À cela s’ajoute un discours bien rodé dans lequel les leaders politiques surfent sur la peur de l’autre, agitent le spectre de la guerre civile ou prédisent une disparition de leur communauté s’ils ne sont pas réélus – c’est le cas de partis chrétiens. « Ils mettent en scène des tensions entre eux, s’accusent de tous les maux, et on finit par les retrouver sur les mêmes listes. C’est incroyable », tonne Hussein El-Achi. « La peur de l’autre, c’est leur carte classique, la seule qu’ils ont à jouer », poursuit Paul Naggear.
Et quand les mots ne suffisent plus, ce sont les armes qui parlent, un constat particulièrement spectaculaire dans les zones dominées par le duo chiite Amal-Hezbollah. Ainsi, dans la plaine de la Bekaa, deux candidats chiites présents sur une liste concurrente ont fini par se retirer, sous la pression, tandis qu’un cheikh qui avait eu le malheur de demander aux Libanais de « voter librement » lors d’un meeting a vu sa prise de parole interrompue par des tirs nourris.

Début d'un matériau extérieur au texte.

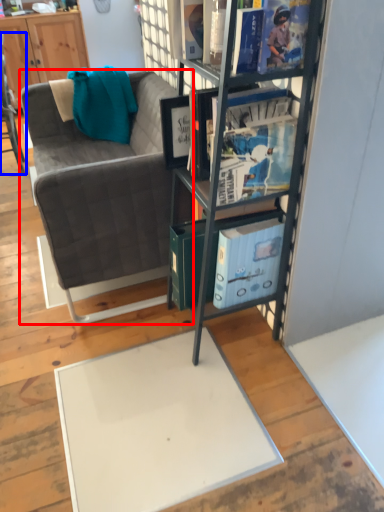
Question: Among these objects, which one is nearest to the camera, studio couch (highlighted by a red box) or chair (highlighted by a blue box)?

Choices:
 (A) studio couch
 (B) chair

Answer: (A)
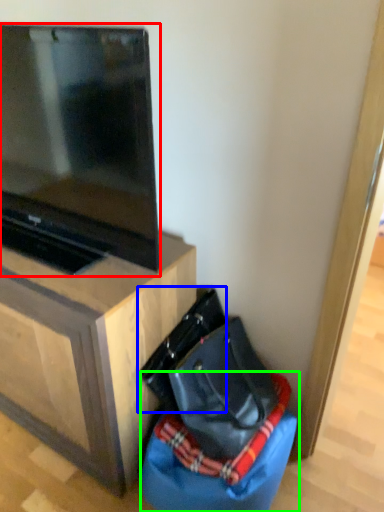
Question: Estimate the real-world distances between objects in this image. Which object is farther from television (highlighted by a red box), messenger bag (highlighted by a blue box) or bean bag chair (highlighted by a green box)?

Choices:
 (A) messenger bag
 (B) bean bag chair

Answer: (B)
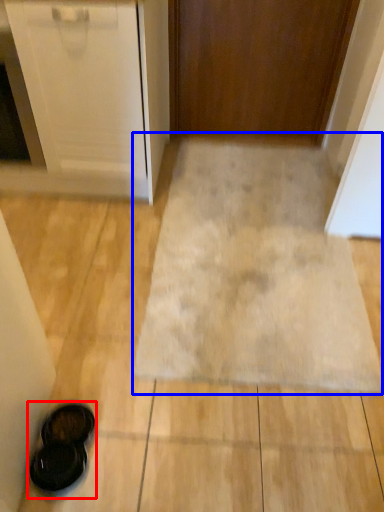
Question: Which object is closer to the camera taking this photo, footwear (highlighted by a red box) or bath mat (highlighted by a blue box)?

Choices:
 (A) footwear
 (B) bath mat

Answer: (A)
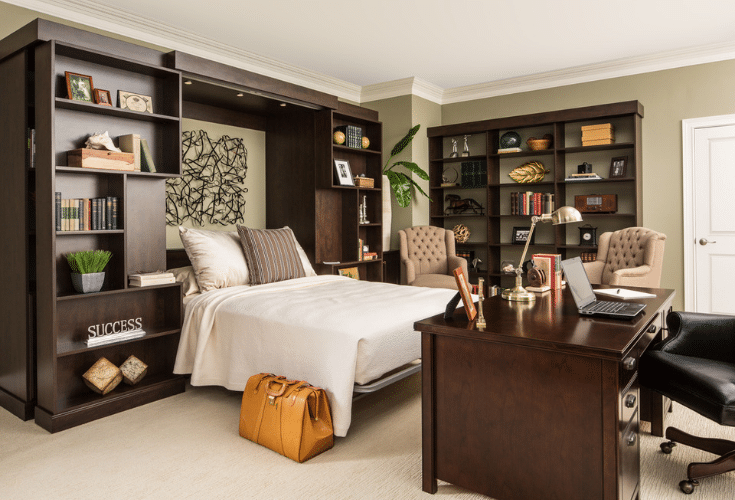
Where is `black leather wheel seat`? black leather wheel seat is located at coordinates (702, 384).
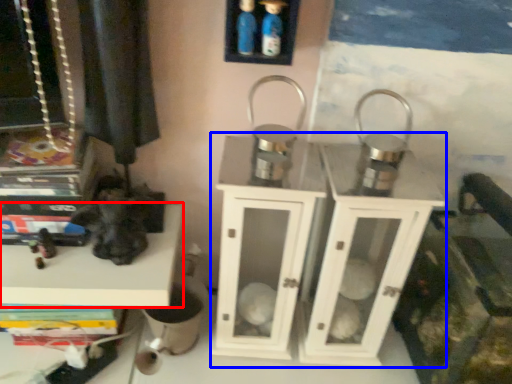
Question: Among these objects, which one is nearest to the camera, shelf (highlighted by a red box) or dresser (highlighted by a blue box)?

Choices:
 (A) shelf
 (B) dresser

Answer: (B)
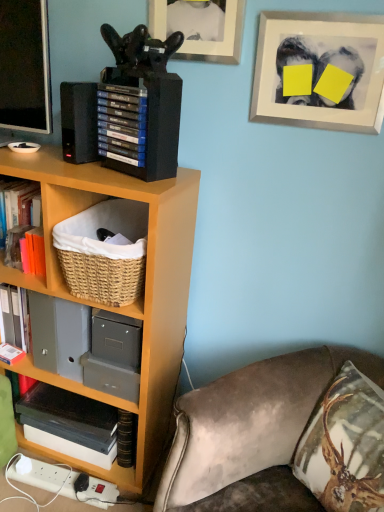
Question: In terms of size, does white matte picture frame at upper right, the 1th picture frame viewed from the right, appear bigger or smaller than black glossy speaker at upper left?

Choices:
 (A) small
 (B) big

Answer: (A)

Question: From the image's perspective, relative to black glossy speaker at upper left, is white matte picture frame at upper right, which is counted as the 2th picture frame, starting from the left, above or below?

Choices:
 (A) below
 (B) above

Answer: (A)

Question: Estimate the real-world distances between objects in this image. Which object is closer to the blue matte game cases at upper left?

Choices:
 (A) black matte book at lower left
 (B) black glossy speaker at upper left
 (C) matte black picture frame at upper center, the second picture frame positioned from the right
 (D) white matte picture frame at upper right, which is counted as the 2th picture frame, starting from the left
 (E) velvet brown pillow with deer print at lower right

Answer: (B)

Question: Estimate the real-world distances between objects in this image. Which object is closer to the matte black picture frame at upper center, the second picture frame positioned from the right?

Choices:
 (A) velvet brown pillow with deer print at lower right
 (B) woven natural basket at lower left
 (C) blue matte game cases at upper left
 (D) velvet brown couch at lower right
 (E) black plastic speaker at upper left

Answer: (C)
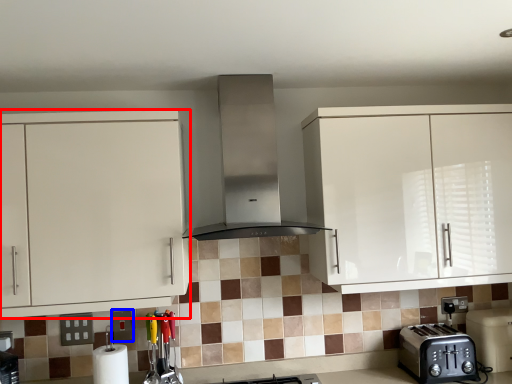
Question: Which point is closer to the camera, cabinetry (highlighted by a red box) or square (highlighted by a blue box)?

Choices:
 (A) cabinetry
 (B) square

Answer: (A)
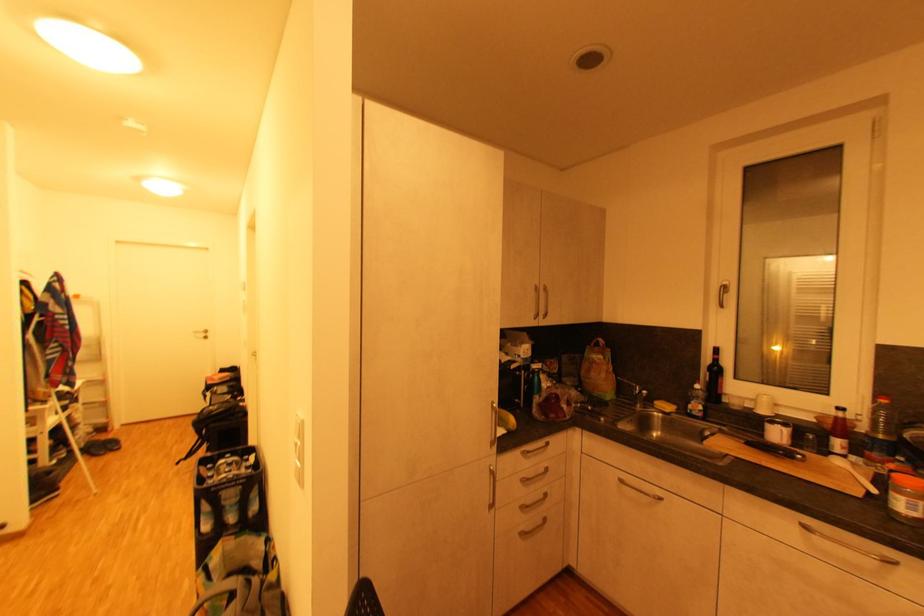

Ces intimidations, Ali Khalifeh, qui se présente dans le sud du pays – à dominante chiite – avec l’opposition, en a fait l’amère expérience lorsque l’officialisation de sa liste a été paralysée par des individus armés. « Nous ne sommes pas en mesure de proposer des événements publics, pour que les gens viennent nous écouter et se faire une idée, ni d’effectuer du porte-à-porte. Ceux qui nous soutiennent n’osent même pas le dire. En fait, dès que nous ne sommes pas d’accord avec le Hezbollah, nous sommes accusés d’être des traîtres à la solde d’ennemis. Les menaces et les pressions sont quotidiennes, elles sont croissantes au fur et à mesure que le scrutin approche, nous en venons à craindre pour notre vie », explique-t-il, néanmoins déterminé à « aller jusqu’au bout ».
Alors, dans ce contexte, qu’attendre de ces élections ? Même en ordre dispersé – certaines circonscriptions comptent cinq listes d’opposition –, les « indépendants » ne désarment pas et s’accordent sur la nécessité de créer un bloc au Parlement afin de peser politiquement. Et ils ont leur chance : « Il y aura probablement une percée significative, même s’il est peu probable que cela suffise à renverser le rapport de force. Le combat devra se poursuivre dans d’autres arènes », prédit Karim Émile Bitar.
« On sait que la bataille sera longue, mais il est nécessaire d’enclencher le changement. Montrer aux Libanais qu’on peut changer les choses, créer l’espoir », tranche Michel Helou. « Le système est fini, dépassé, mais cette fin va prendre des années, abonde Hussein El-Achi. Nous devons être un catalyseur pour le changement inéluctable. »
En attendant, tous et toutes partagent les mêmes rêves : rendre à la justice son indépendance, briser un modèle qui réduit les individus à une appartenance religieuse, politique ou clanique, et élire des personnes en fonction de leurs compétences et non de leurs assignations identitaires. Condition sine qua non pour que le pays, de surcroît embourbé dans l’échiquier géopolitique régional et soumis aux ingérences étrangères – iraniennes et saoudiennes en premier lieu –, puisse retrouver sa souveraineté et aller de l’avant. Pour cela, il faudra rompre avec le système électoral en vigueur, et la formation d’un bloc d’opposition pourrait, espèrent-ils, constituer un levier de pression en ce sens. Mais rien ne sera simple : si la majorité des partis – Hezbollah compris – se disent favorables à une refonte totale du modèle libanais, aucun ne semble pressé de la mettre en œuvre. Et pour cause : c’est, pour eux, une question de survie.